(Data for analysis begins)

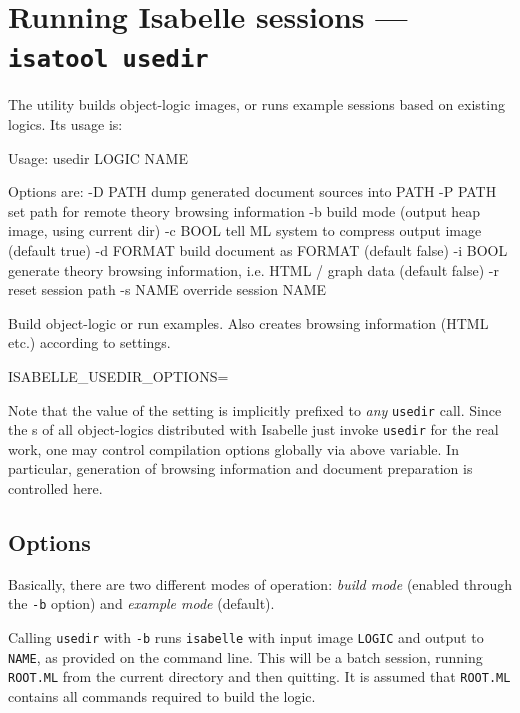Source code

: \section{Running Isabelle sessions --- \texttt{isatool usedir}} \label{sec:tool-usedir}

The  utility builds object-logic images, or runs example
sessions based on existing logics. Its usage is:
\begin{ttbox}
Usage: usedir LOGIC NAME

  Options are:
    -D PATH      dump generated document sources into PATH
    -P PATH      set path for remote theory browsing information
    -b           build mode (output heap image, using current dir)
    -c BOOL      tell ML system to compress output image (default true)
    -d FORMAT    build document as FORMAT (default false)
    -i BOOL      generate theory browsing information,
                 i.e. HTML / graph data (default false)
    -r           reset session path
    -s NAME      override session NAME

  Build object-logic or run examples. Also creates browsing
  information (HTML etc.) according to settings.

  ISABELLE_USEDIR_OPTIONS=
\end{ttbox}

Note that the value of the  setting is
implicitly prefixed to \emph{any} \texttt{usedir} call. Since the
s of all object-logics distributed with Isabelle just
invoke \texttt{usedir} for the real work, one may control compilation options
globally via above variable. In particular, generation of 
browsing information and document preparation is controlled here.


\subsection*{Options}

Basically, there are two different modes of operation: \emph{build mode}
(enabled through the \texttt{-b} option) and \emph{example mode} (default).

Calling \texttt{usedir} with \texttt{-b} runs \texttt{isabelle} with input
image \texttt{LOGIC} and output to \texttt{NAME}, as provided on the command
line. This will be a batch session, running \texttt{ROOT.ML} from the current
directory and then quitting.  It is assumed that \texttt{ROOT.ML} contains all
{\ML} commands required to build the logic.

(Data for analysis ends)

Your task is to copy each line of the entries that includes the word "HTML".

                 i.e. HTML / graph data (default false)
  information (HTML etc.) according to settings.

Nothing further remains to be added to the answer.